DIREITO TRIBUTÁRIO
STJ mantém PIS/Cofins sobre Selic de depósitos compulsórios de instituições financeiras
1ª Turma entendeu que a remuneração recebida pelos bancos sobre valores mantidos no Banco Central possui natureza remuneratória e deve integrar o lucro operacional.
A 1ª Turma do Superior Tribunal de Justiça (STJ) manteve, por unanimidade, a incidência de PIS e Cofins sobre a Taxa Selic aplicada aos valores de recolhimentos compulsórios mantidos por instituições financeiras no Banco Central.
O julgamento envolveu o Banco Citibank e a Fazenda Nacional. Segundo as partes, a discussão era inédita na Corte. O colegiado acompanhou o voto do relator, ministro Gurgel de Faria, que considerou que a Selic recebida nesse contexto possui natureza remuneratória, correspondendo a juros e correção monetária, e deve integrar o lucro operacional das instituições.
O que são os depósitos compulsórios
Os depósitos compulsórios são valores que as instituições financeiras são obrigadas a manter no Banco Central como instrumento de política monetária, controle da liquidez e estabilidade do sistema financeiro.

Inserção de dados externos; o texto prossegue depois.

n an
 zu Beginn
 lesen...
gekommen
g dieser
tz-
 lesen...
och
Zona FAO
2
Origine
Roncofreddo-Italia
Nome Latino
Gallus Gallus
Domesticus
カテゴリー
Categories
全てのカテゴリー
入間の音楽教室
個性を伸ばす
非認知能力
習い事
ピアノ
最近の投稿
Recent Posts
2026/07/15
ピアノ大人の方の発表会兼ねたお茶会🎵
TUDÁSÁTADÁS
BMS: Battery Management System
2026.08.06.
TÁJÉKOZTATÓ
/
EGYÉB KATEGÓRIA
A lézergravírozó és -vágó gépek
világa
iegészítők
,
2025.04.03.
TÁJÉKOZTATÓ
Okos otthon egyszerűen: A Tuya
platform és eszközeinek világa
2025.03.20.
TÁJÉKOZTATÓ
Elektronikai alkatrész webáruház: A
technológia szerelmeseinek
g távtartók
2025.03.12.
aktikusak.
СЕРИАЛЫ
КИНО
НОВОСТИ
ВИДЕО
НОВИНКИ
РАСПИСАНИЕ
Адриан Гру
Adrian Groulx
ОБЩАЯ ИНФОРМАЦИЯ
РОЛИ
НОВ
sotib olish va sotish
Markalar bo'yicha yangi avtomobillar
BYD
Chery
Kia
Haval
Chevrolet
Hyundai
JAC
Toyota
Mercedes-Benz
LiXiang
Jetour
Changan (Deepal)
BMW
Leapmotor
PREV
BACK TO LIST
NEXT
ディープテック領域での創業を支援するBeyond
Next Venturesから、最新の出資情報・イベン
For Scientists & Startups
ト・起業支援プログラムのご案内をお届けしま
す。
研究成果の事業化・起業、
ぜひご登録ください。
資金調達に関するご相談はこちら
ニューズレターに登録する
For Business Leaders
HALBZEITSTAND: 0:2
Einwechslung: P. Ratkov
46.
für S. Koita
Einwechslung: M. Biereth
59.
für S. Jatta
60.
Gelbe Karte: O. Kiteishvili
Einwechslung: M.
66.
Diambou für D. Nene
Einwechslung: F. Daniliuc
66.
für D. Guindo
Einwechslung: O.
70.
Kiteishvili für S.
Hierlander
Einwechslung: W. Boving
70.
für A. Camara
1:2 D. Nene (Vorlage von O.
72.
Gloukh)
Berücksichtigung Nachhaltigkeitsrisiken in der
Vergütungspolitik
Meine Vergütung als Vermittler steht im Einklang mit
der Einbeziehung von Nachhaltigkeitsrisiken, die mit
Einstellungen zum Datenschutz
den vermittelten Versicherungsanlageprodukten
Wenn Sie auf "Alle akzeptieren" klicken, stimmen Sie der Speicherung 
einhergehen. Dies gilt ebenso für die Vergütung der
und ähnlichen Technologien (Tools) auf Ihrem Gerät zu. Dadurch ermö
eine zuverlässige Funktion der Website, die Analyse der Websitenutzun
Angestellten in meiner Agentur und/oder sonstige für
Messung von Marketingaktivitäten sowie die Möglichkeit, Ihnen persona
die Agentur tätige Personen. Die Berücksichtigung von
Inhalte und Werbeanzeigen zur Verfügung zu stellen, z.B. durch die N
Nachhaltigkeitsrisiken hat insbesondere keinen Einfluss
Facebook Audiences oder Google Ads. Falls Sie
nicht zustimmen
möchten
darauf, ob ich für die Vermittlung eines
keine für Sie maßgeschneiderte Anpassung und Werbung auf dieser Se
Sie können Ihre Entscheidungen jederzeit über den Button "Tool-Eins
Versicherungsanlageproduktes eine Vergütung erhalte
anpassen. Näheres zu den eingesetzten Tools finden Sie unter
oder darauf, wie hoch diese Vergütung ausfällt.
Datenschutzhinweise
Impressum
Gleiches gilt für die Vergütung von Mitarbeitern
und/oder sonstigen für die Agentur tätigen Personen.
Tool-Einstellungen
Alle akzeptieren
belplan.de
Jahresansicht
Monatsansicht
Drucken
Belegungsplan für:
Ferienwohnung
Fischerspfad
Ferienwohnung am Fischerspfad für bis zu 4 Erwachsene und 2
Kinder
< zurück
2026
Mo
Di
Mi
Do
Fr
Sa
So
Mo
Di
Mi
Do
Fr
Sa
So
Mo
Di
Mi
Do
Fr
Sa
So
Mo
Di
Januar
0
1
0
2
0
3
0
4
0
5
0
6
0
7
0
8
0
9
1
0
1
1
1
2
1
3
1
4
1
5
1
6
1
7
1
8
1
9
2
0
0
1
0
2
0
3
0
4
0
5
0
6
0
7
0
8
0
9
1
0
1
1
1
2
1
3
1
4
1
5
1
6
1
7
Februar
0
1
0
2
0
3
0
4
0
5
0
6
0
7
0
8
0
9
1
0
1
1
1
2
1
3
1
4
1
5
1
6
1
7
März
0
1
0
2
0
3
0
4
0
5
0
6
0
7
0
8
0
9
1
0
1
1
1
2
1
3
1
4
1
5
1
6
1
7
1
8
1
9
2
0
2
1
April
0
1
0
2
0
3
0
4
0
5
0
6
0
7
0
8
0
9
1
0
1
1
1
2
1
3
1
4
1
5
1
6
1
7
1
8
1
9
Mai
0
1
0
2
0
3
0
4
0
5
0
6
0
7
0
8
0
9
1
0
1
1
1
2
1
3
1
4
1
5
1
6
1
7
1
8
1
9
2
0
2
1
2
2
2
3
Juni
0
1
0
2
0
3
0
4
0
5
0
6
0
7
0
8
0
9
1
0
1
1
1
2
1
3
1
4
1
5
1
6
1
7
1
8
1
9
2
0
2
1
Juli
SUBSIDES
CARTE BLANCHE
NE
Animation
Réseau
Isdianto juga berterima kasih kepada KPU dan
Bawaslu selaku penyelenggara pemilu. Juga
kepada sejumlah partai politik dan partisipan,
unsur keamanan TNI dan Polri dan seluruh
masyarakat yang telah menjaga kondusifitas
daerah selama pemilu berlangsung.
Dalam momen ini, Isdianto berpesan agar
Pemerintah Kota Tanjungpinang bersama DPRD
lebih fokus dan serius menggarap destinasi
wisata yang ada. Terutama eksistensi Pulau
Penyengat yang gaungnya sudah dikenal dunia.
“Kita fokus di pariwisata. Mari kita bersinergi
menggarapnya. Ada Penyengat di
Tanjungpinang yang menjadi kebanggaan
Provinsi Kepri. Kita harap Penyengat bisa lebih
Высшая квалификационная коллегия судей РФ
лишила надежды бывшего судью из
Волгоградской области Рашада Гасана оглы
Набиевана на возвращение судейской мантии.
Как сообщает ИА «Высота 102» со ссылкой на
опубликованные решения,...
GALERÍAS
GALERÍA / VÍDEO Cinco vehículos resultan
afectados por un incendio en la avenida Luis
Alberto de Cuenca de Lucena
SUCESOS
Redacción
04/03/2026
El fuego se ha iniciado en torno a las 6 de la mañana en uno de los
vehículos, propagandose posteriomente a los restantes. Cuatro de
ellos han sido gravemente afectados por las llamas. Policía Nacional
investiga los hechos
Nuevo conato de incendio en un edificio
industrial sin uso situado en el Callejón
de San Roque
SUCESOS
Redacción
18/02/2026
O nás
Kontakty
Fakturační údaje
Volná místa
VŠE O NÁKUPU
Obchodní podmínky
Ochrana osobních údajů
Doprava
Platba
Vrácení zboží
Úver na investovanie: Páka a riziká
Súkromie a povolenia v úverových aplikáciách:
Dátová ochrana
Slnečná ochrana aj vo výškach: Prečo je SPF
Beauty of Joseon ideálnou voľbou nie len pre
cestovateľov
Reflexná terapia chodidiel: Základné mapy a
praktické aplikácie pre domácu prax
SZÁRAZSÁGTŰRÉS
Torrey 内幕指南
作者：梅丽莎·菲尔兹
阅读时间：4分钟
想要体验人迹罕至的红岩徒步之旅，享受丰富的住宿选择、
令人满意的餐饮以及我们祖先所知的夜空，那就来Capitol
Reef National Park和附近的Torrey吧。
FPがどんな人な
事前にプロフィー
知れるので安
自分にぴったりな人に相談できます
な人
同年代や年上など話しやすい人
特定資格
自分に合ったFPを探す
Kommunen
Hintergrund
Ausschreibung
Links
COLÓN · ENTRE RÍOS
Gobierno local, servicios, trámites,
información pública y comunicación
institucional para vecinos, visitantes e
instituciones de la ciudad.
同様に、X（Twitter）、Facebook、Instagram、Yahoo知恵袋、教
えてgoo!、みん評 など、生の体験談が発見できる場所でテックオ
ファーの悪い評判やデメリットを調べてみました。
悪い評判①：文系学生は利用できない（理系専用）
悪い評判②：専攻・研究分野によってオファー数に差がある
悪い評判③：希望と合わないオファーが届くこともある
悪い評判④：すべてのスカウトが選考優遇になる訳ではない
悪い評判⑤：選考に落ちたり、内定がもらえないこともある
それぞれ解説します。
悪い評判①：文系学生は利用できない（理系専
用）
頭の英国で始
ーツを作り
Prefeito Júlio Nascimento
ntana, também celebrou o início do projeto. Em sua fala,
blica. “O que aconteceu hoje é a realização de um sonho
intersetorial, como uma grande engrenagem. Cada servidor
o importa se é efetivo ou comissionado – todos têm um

A controvérsia estava em definir se a remuneração recebida pelos bancos sobre esses valores representaria uma receita tributável ou apenas uma recomposição vinculada a uma obrigação regulatória.
Defesa sustentou que não havia nova receita
Durante a sustentação oral, o advogado Mateus Pontalti, do Feitosa, Rodrigues e Pontalti Advocacia, argumentou que os depósitos compulsórios representam um custo regulatório para as instituições financeiras.
Segundo a tese apresentada, os bancos continuam obrigados a remunerar integralmente os recursos captados de seus clientes, mesmo quando parte desses valores precisa permanecer depositada no Banco Central. Por isso, a Selic recebida teria correspondente no passivo e não representaria uma nova receita tributável.
A defesa também relacionou o argumento ao entendimento do Supremo Tribunal Federal no Tema 69, segundo o qual receita bruta corresponde ao ingresso positivo que não tenha correspondente no passivo.
STJ aplicou entendimento sobre natureza remuneratória da Selic
O relator, ministro Gurgel de Faria, aplicou ao caso a lógica do Tema 1237 do STJ, segundo o qual valores relativos à Selic possuem natureza remuneratória quando decorrentes da restituição de valores.
Para o colegiado, esse entendimento também se aplica à Selic recebida pelas instituições financeiras sobre os valores mantidos em recolhimentos compulsórios.
Com a decisão, permanece a incidência de PIS e Cofins sobre a Selic aplicada aos depósitos compulsórios das instituições financeiras. A defesa afirmou que a discussão ainda pode ser analisada pelo Supremo Tribunal Federal.